**Data for analysis**:

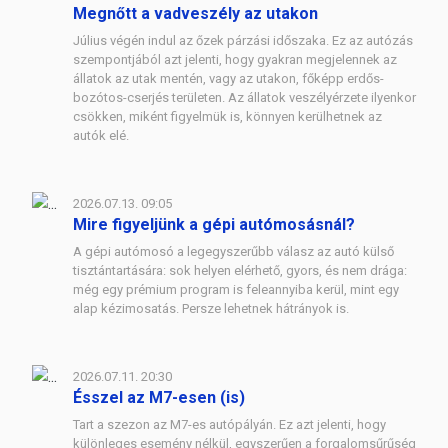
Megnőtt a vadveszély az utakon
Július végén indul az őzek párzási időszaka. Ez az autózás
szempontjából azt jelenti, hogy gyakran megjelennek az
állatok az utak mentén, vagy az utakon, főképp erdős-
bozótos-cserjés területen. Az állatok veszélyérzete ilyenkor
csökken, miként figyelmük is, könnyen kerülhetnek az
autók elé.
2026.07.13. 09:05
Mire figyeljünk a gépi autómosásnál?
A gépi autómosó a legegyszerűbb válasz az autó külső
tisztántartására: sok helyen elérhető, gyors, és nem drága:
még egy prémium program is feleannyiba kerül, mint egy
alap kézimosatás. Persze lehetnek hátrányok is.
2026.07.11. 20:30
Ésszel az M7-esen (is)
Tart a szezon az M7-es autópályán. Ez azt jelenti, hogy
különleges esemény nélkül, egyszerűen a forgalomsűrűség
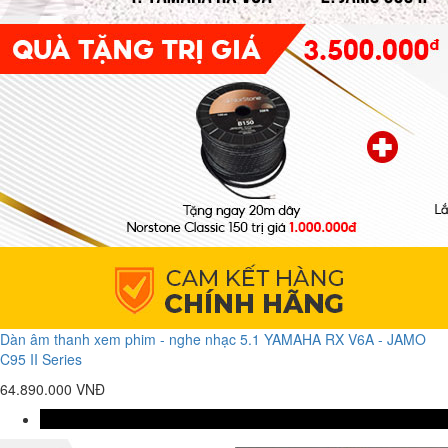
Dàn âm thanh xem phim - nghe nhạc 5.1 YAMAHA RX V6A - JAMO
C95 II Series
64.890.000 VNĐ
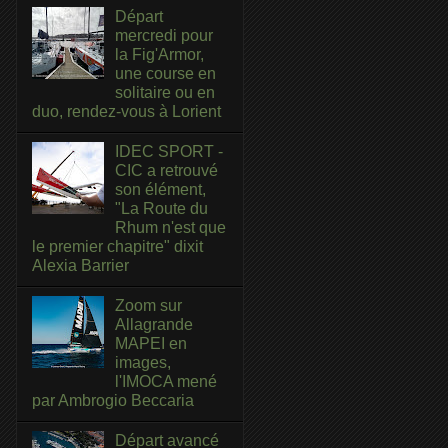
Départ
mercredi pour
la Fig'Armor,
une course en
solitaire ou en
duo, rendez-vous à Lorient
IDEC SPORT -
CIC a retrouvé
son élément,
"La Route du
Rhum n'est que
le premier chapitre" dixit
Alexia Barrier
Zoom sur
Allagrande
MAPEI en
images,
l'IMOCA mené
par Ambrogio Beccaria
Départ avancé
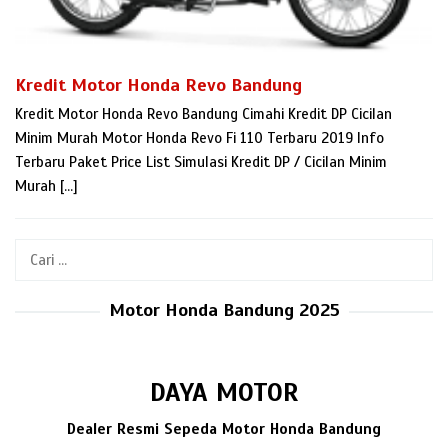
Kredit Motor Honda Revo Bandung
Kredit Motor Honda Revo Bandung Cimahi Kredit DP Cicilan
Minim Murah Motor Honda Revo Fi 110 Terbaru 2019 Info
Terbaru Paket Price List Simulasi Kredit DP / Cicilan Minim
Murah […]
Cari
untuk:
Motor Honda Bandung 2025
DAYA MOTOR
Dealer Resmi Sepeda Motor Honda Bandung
--
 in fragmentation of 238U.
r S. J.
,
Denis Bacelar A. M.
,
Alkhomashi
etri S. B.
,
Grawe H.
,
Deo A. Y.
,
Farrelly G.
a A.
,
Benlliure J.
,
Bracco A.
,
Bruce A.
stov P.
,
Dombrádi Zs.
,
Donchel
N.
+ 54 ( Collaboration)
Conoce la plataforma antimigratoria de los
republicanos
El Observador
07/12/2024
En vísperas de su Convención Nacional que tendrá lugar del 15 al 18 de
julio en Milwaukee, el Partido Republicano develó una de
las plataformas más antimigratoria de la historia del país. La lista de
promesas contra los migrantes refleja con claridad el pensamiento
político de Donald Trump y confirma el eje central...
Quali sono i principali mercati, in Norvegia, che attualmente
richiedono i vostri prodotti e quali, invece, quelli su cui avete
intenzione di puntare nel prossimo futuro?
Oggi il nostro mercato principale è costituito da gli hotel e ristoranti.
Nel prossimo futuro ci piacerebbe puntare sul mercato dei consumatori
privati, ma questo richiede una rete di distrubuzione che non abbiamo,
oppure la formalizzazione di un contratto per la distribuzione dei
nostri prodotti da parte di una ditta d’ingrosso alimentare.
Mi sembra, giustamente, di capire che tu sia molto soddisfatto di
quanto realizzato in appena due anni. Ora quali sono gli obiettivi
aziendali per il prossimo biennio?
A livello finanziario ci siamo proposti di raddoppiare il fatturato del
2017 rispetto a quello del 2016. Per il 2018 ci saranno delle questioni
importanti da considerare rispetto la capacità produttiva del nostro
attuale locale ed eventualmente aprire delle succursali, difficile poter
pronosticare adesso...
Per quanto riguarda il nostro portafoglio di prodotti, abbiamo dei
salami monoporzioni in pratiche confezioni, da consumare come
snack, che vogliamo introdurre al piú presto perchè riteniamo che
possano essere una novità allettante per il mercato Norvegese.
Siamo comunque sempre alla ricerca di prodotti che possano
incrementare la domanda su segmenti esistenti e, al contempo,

**Directive**: Return the span of lines in the data above that opens at the line with "Terbaru Paket Price" and closes at the line with "Dealer Resmi Sepeda Motor Honda Bandung", exactly, ends included, nothing else.

**Output for this task**:
Terbaru Paket Price List Simulasi Kredit DP / Cicilan Minim
Murah […]
Cari
untuk:
Motor Honda Bandung 2025
DAYA MOTOR
Dealer Resmi Sepeda Motor Honda Bandung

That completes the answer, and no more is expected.